We drove away from Barbara and Gary in a prolonged silence. Well I said, I feel like we have launched ourselves at last. Up next- South America! Not so fast pardner… Layne said, first we have to see Johnny. 

I think in some ways being a nomad is easier for Layne as she has a highly developed capacity for connection. Not only has she kept in touch with Johnny for fifty years but she has a whole circle of friends still communicating with each other from their time in Birmingham Alabama half a century ago. This  valet Parker found the tedium of his job made easier with a phone. I think I used to wave a newspaper around she. I was bored. 

I gave them time to reminisce while Rusty and I walked a little around Johnny’s neighborhood. He grew up in Birmingham and is the total opposite to me in that he hates moving, doesn’t like to drive but he has the most expansive curiosity of anyone I know. Layne’s photos of Mexican beaches have captured his imagination but would never ignite the desire in him to go himself. He marvels from his high rise  apartment. 

Only Johnny would give me a thick heavy volume of writings by Giacomo Leopardi as a parting gift and then have the capacity to discuss the contents of the book as though he it was who grew up in Italy, where Leopardi is taught in school. 

And yet the precision and mental demands of operating modern electronics are far beyond him. Luckily he has many friends who drop in to see how his art is progressing who will take time to plug in his various devices and remind him of the deadlines of daily living. 

It’s hard sometimes to tear yourself  away and get on the road when conversation is flowing. “I need to get your picture,” he drawls and frowns and fiddles and prolongs our departure by ten minutes simply trying to compose his phone. 

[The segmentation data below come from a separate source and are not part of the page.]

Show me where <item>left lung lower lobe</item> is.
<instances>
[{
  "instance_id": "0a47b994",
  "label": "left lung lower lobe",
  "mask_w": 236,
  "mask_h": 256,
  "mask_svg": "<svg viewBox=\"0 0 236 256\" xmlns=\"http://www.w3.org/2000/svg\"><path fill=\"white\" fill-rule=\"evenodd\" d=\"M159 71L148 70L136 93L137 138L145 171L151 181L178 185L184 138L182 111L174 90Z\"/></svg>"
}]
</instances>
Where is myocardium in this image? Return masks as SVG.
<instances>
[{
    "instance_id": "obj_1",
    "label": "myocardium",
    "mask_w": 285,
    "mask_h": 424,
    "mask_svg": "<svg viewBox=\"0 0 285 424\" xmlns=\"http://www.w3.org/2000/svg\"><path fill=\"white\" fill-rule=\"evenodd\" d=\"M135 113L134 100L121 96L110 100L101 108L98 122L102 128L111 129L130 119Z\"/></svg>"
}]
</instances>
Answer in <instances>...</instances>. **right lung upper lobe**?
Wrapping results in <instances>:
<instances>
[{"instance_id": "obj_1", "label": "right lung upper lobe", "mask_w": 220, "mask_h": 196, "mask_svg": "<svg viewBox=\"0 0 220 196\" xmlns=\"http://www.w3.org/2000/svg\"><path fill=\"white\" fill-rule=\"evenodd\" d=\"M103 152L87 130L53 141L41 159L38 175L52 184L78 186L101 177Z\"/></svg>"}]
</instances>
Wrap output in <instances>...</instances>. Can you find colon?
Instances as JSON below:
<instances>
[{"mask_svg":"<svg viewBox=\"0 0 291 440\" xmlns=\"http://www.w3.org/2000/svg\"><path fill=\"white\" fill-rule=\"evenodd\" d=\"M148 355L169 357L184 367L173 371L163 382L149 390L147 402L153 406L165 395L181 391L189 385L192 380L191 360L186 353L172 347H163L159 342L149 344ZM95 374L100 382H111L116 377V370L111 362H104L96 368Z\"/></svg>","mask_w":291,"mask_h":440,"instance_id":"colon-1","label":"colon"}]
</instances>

Especially when you have finished dawdling among the familiar places and are now leaping off at the start of something prolonged. However our goal for our first night was a banal rest area on I-10 just inside Louisiana. We have to be in California by the eleventh for Layne’s dental appointment in Algodones, Mexico the 12th. This means we have many miles to cover along the interstate in a short time. 

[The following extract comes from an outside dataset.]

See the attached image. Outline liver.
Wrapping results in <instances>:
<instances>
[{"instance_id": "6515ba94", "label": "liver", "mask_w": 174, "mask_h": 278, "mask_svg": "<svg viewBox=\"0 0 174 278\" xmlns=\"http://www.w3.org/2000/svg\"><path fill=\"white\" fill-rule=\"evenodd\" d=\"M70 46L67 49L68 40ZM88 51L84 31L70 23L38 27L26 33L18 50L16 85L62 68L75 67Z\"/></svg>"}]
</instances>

We started off inauspiciously when I tried to navigate a short cut in defiance of Google maps instructions. It’ll be dark I said but we can cut a bit across country, it’ll be fun. Actually it was a choice designed to make us start reminiscing about all the other times we thought a good idea was the best way to tangle us up. Getting lost at night in a rainstorm in a banana plantation in Grenada. Driving the wrong way down some old railroad tracks in Bosnia. Backing through a surprised Mexican’s garden in Chiapas. We do, from time to time, get lost. 

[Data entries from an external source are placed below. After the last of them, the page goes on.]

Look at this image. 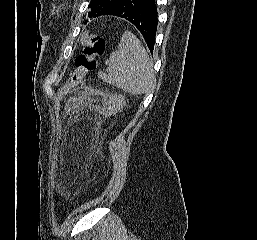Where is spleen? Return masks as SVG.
Here are the masks:
<instances>
[{
	"label": "spleen",
	"instance_id": "3e777b00",
	"mask_svg": "<svg viewBox=\"0 0 257 240\" xmlns=\"http://www.w3.org/2000/svg\"><path fill=\"white\" fill-rule=\"evenodd\" d=\"M107 74L98 73L104 82L133 95L149 93L155 83L153 64L140 40L126 31L118 49L106 61Z\"/></svg>",
	"mask_w": 257,
	"mask_h": 240
}]
</instances>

It turns out there is a place called the John Stennis rocket testing center that sat right across my proposed short cut in southwest Mississippi. This is the largest rocket testing facility in the world run by NASA and decidedly not open to John Q Public farting around in his camper van looking for a missing Interstate highway.  Which is probably a very good thing to not allow. However I can say it was another occasion when we felt lucky not to be stopped and have to explain ourselves. There are officials all over the world wondering how a cretin like me found his way into their jurisdiction and they were only too glad to see the last of me. That I got out to enjoy the full moon and pee at the same time on a lovely balmy Mississippi night was what led me not to notice which direction the wind was blowing. My lack of attention to details precludes me from being a rocket scientist among other things, though I don’t suppose peeing on yourself and swearing copiously need be a disqualifier. We disentangled ourselves from our various predicaments without getting arrested and found ourselves in the Louisiana rest area across the Pearl River just before midnight.  Our journey to Patagonia had officially begun and happily I had a spare pair of pants packed aboard GANNET2. For just such emergencies.